For the 14 million unemployed, temp work may provide a new path to a permanent job. In this slow recovery, many employers are choosing to hire new employees on a part-time basis before extending a permanent offer—whether it's entry-level positions for workers who are fresh out of college or higher-level positions for workers who have been in the labor force for many years. "More and more staffing clients are saying they're turning to staffing firms as a way to find permanent help or permanent workers, so it's a way for both the employee and a business to evaluate each other to see if it's a good fit," says Berchem.

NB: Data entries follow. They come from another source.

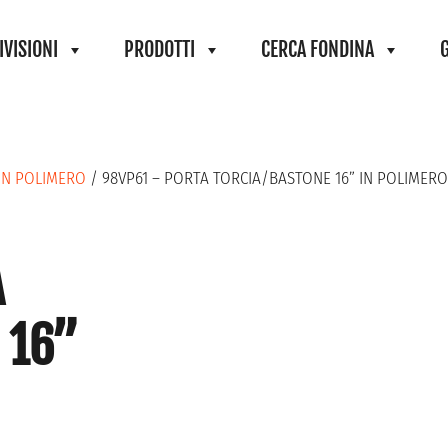
IVISIONI
PRODOTTI
CERCA FONDINA
 IN POLIMERO
/ 98VP61 – PORTA TORCIA/BASTONE 16” IN POLIMERO
A
 16”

Barbara Saunders worked in the marketing department of a Fortune 500 company for six years and was laid off in 2008. To make up for lost income, the now 52-year-old marketing specialist took on some smaller consulting jobs, until last year when she decided it was time to look for a more permanent position. "I wasn't receiving the compensation I used to get," she says. In July, staffing firm Adecco connected Saunders with a then-temporary position at a smaller company. After a few months on the job, she was offered a full-time position as director of marketing, which she started at the beginning of November. "The older you are, it might be a little harder to get back into you want, so therefore sometimes you have to accept something else," she says. "I'm happy with what I did."
Long-term job stability may no longer be a reality for many workers, but that's not necessarily a bad thing. With a series of different assignments comes more flexibility, Berchem says, and many employees, especially from younger generations, prefer that. In a past ASA survey, 90 percent of respondents said they were satisfied with their staffing firm and various aspects of their jobs, and 88 percent said they would refer a friend or relative to work as a temporary or contract employee.
During his 16-year professional career, Eyon Karnoff has bounced back and forth between contract work and full-time employment. "I've been full-time for almost five of the 16 years at different stints, and each time I go back to consulting," Karnoff says. The 39-year-old IT management consultant is currently employed through staffing firm Randstad. He's been in his current role for about three months, and says it could last up to 16 months if all goes well. Because he has a specialized skillset, he says companies only need his services for a few months at a time. He says he generally prefers contract work because of the flexibility. In addition, he says he often takes home more pay consulting than he would if he was in a permanent position. "Until the right [full-time] opportunity comes along, I'm happy consulting," he says.